There are many other issues I could go into like UFO abductions, Psychics and Spirit Mediums, Young Earth Creationism, and Satanic Ritual Abuse, but for the sake of space, I’ll leave them for the reader to investigate. That is my whole purpose for writing this piece. If you believe in any of the above topics, I hope you’ll at least use a critical eye in examining the claims made by advocates and practitioners. Please keep in mind that “You never know, it might be true,” is not evidence in support of these claims.
If you’ll allow me one bit of irony, I’ll summarize my request for scientific and rational investigation of the world around us with an ancient Roman platitude – Caveat Emptor.
 
Is this an editorial (submitted by the newspaper editorial board or by a columnist) or a letter to the editor?

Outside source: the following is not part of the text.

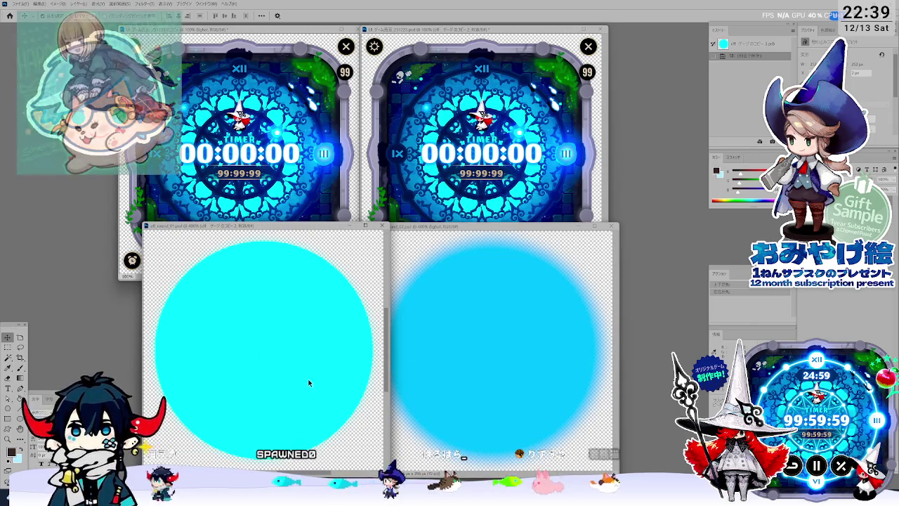
pyautogui.press('ctrl+alt+shift+s')
# Save the solid circle's optimized web image, climbing the save dialog up to the D drive root
pyautogui.press('Return')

It could be a suitable length for the former, but could be a bit too long for the latter.

Also, as you mentioned, it needs a little clean-up, e.g. "effect our checkbooks" should be "affect our checkbooks" and "it’s effects" should be "its effects," etc.

In connection with the Tracker, the outrage stems not only from the huge overprice markup in raw parts but also from the fact that the damned thing was worthless as a tracker.

It's a pretty good start on a column, however, and is certainly on a subject that OUGHT to interest newspapers.
 
Good summary and editorial, US.

In addition to Brown's comments, I'd add that Planet X is supposed to be a brown dwarf, not a neutron star, that the transition to the Benny Hinn paragraph is a little abrupt, and that the language in your closing paragraph reads a little roughly, particularly the first and last sentences.

Pehaps you could use something like "There are many other subjects for skepticism like UFO abductions ...", and then tie things back to the conference, and the purposes of JREF.

I don't understand how Caveat Emptor is ironic, and I'd substitute "admonition" for the more disparaging "platitude".

I'm glad you're taking the time to do this, and I hope that you get published!

--James
 
Thanks for the comments guys.

Brown, are you sure about "effect" and "affect?"

I thought "effect" was something that occurs on something else, while "affect" was something a person adopts to change their personality or way of speaking. :confused:
 
UnrepentantSinner said:
Thanks for the comments guys.

Brown, are you sure about "effect" and "affect?"

I thought "effect" was something that occurs on something else, while "affect" was something a person adopts to change their personality or way of speaking. :confused:
I can confirm that the word you want here is "affect". Yes, it's confusing.

Dictionary.com has an good article on it here (it's #6 in their FAQ). You're using "effect" as a verb, which means "to bring about or create".

--James
 
Unrepentant, do you think that it might be too much to mention the website? Readers can then go and check it out.

I'll also mention that the transition into the Benny Hinn paragraph is abrupt. You may need a better way to tie it in to the previous paragraph.

I would advocate adding the website address of the Bad Astronomy website since you mention it.

G6
 
Since this is meant to be a reader submitted editorial for the paper, I assume they'll not want URLs, but I'll include them in my submission.

Will tweek it some more, check on a/effect and submit it in the next day or so. Might appear in next Sunday's edition. Will let you all know and thanks for your input. :)
 
After several attempts at a rewrite (I simply am terrrible at editing myself) I've decided not to submit my editoral as a freelancer.

Maybe I'll try for a letter to the editor when I have some downtime tonight.